On Sun, 26 Nov 2023 22:39:09 -0800
Yi Liu <yi.l.liu@xxxxxxxxx> wrote:

This reports the PASID capability data to userspace via
VFIO_DEVICE_FEATURE,
hence userspace could probe PASID capability by it. This is a bit different
with other capabilities which are reported to userspace when the user
reads
the device's PCI configuration space. There are two reasons for this.

- First, Qemu by default exposes all available PCI capabilities in vfio-pci
config space to the guest as read-only, so adding PASID capability in the
vfio-pci config space will make it exposed to the guest automatically while
an old Qemu doesn't really support it.

Shouldn't we also be working on hiding the PASID capability in QEMU
ASAP? This feature only allows QEMU to know PASID control is actually
available, not the guest. Maybe we're hoping this is really only used
by VFs where there's no capability currently exposed to the guest?
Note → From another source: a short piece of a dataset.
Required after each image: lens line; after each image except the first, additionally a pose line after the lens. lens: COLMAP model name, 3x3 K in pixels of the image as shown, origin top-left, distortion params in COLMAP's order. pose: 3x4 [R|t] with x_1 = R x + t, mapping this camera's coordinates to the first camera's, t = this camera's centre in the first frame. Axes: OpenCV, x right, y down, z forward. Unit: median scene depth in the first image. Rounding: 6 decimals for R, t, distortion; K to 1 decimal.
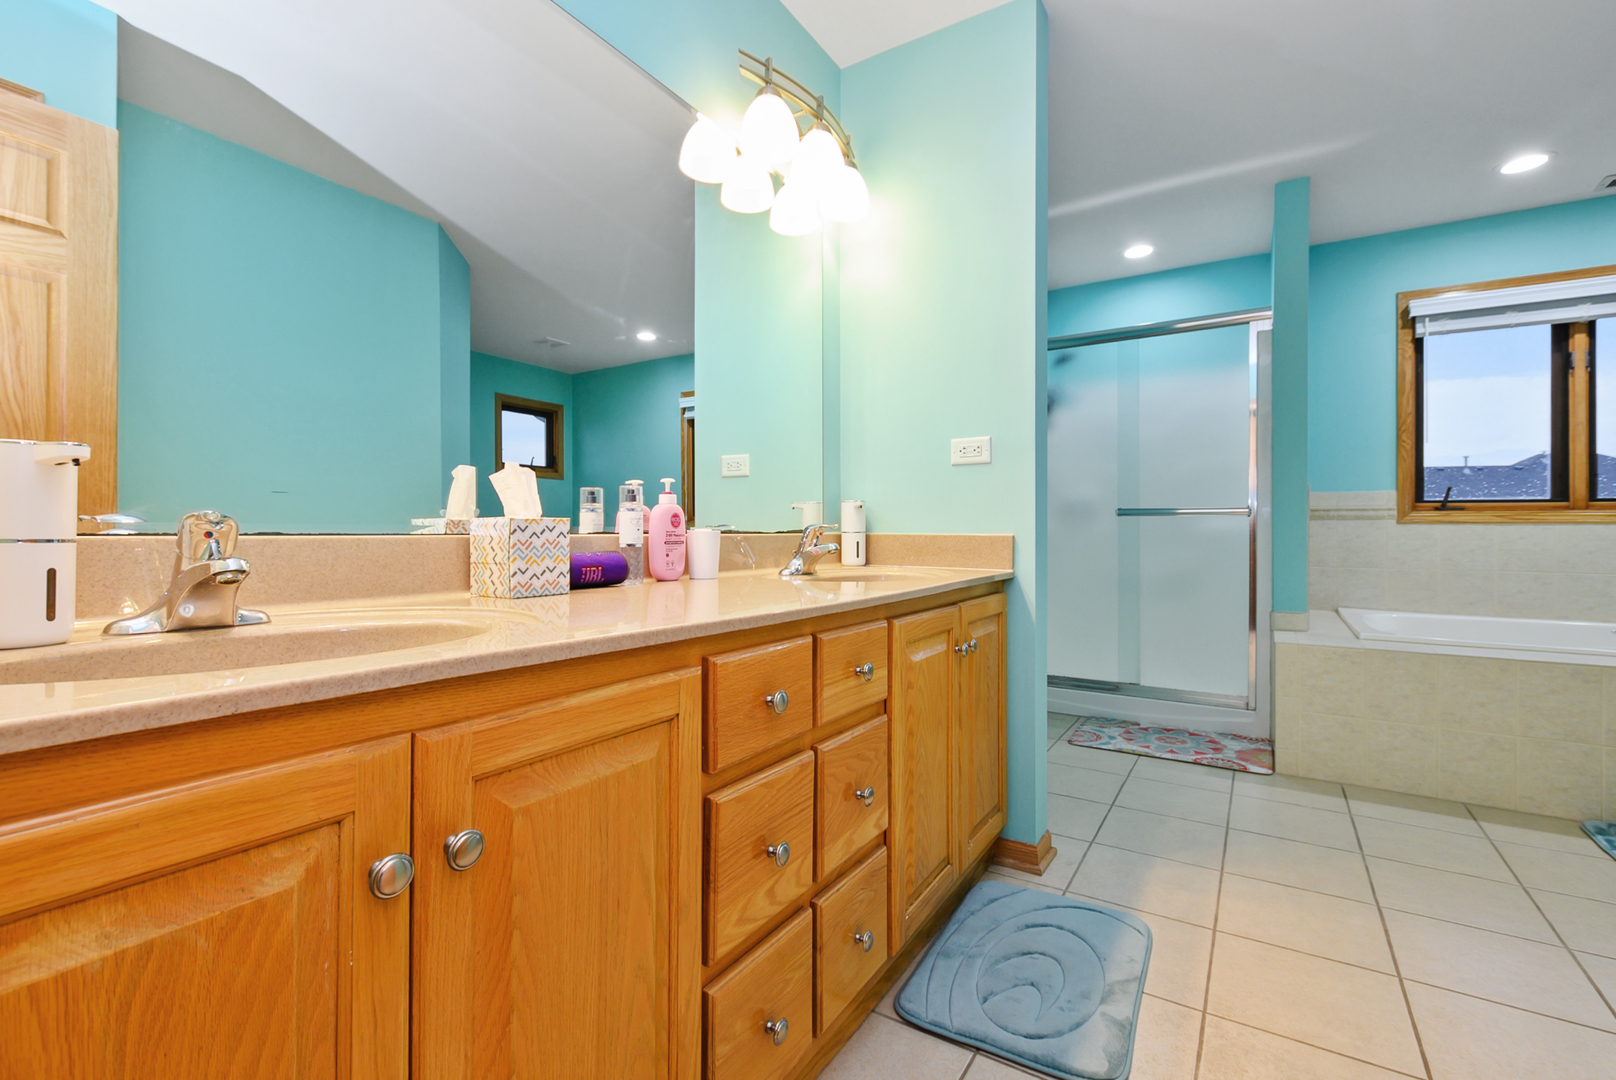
lens RADIAL K [[709.3, 0, 815.4], [0, 709.3, 530.2], [0, 0, 1]] dist [0.005682, -0.002857]
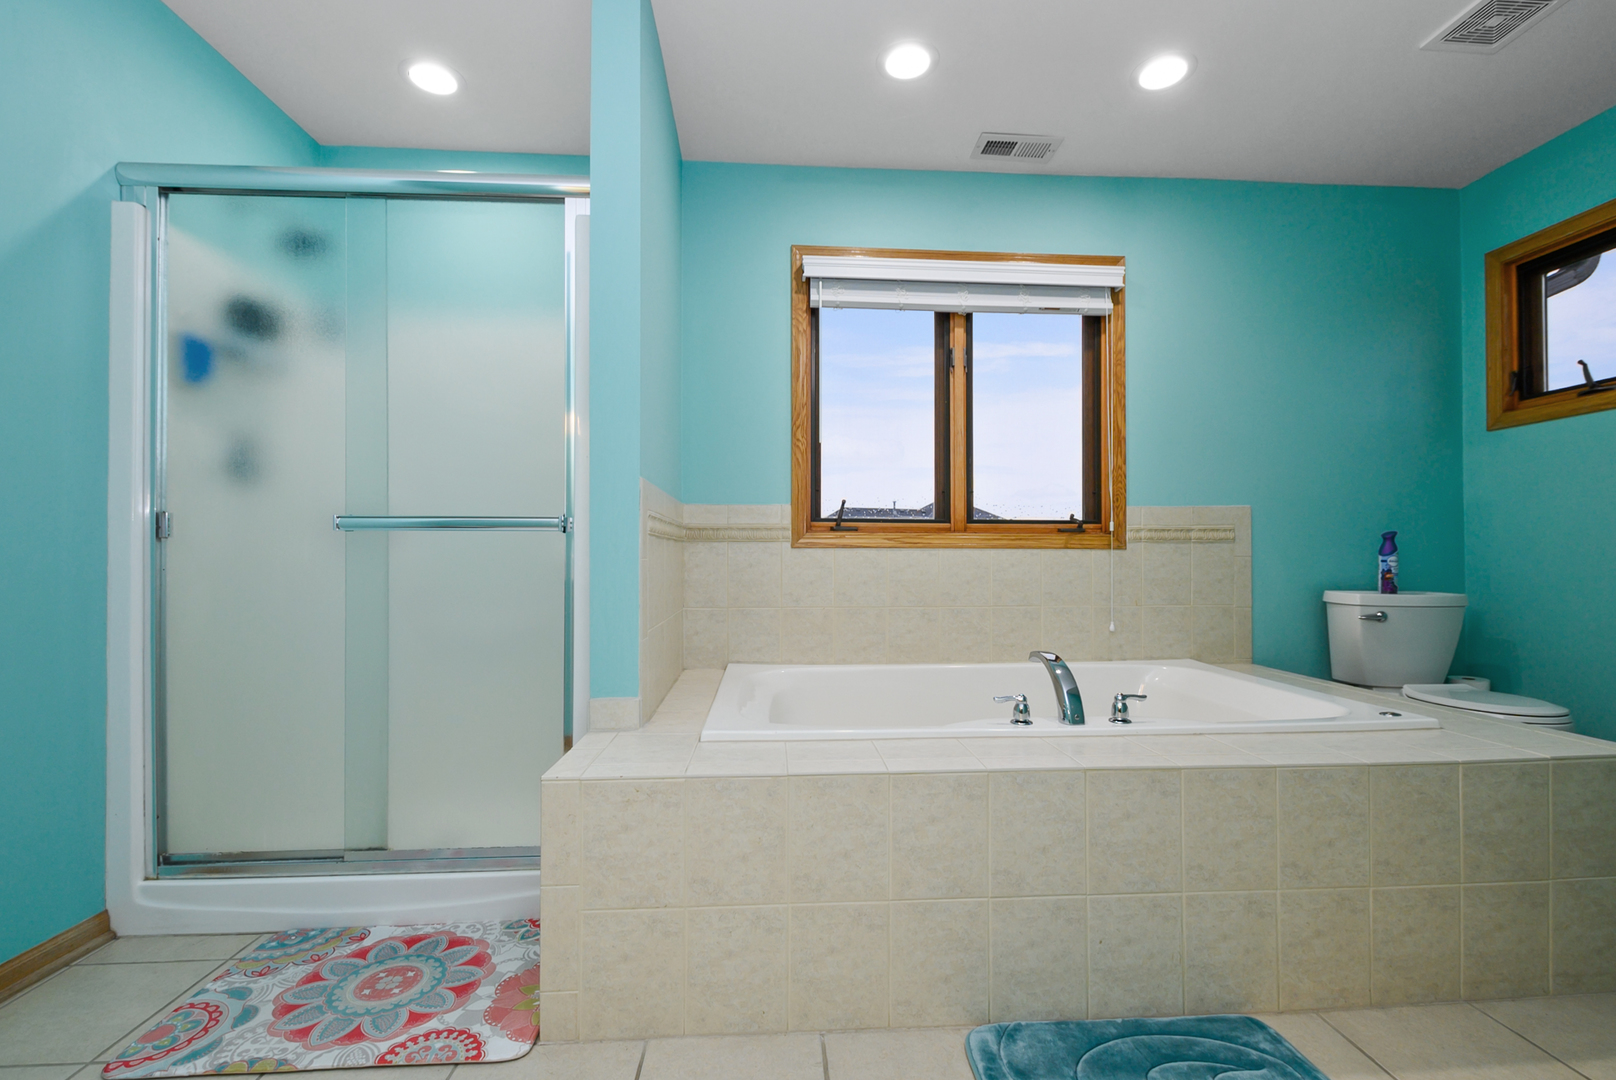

We expect this to be used by both PF/VF. It doesn't make sense to have
separate interfaces between them.

I'm not aware of that the PASID capability has been exported today. So
yes we should fix QEMU asap. and also remove the line exposing it
in vfio_pci_config.c.

Kernel side hides the PASID capability by setting its length as 0
in the below array. As a result, QEMU wont see it in the cap chain.
Do you mean we need to let QEMU always ignore it even if kernel side
does not hide it?

static const u16 pci_ext_cap_length[PCI_EXT_CAP_ID_MAX + 1] = {
...
[PCI_EXT_CAP_ID_PASID] = 0, /* not yet */
...
};

So far, kernel is still hiding it.



- Second, PASID capability does not exit on VFs (instead shares the cap of

s/exit/exist/

the PF). Creating a virtual PASID capability in vfio-pci config space needs
to find a hole to place it, but doing so may require device specific
knowledge to avoid potential conflict with device specific registers like
hiden bits in VF config space. It's simpler by moving this burden to the
VMM instead of maintaining a quirk system in the kernel.

This feels a bit like an incomplete solution though and we might
already posses device specific knowledge in the form of a variant
driver. Should this feature structure include a flag + field that
could serve to generically indicate to the VMM a location for
implementing the PASID capability? The default core implementation
might fill this only for PFs where clearly an emualted PASID capability
can overlap the physical capability. Thanks,


make sense

A location maybe not enough, may also need to know if any successive
cap, so that we can insert the capability into the cap chain.

--
Regards,
Yi Liu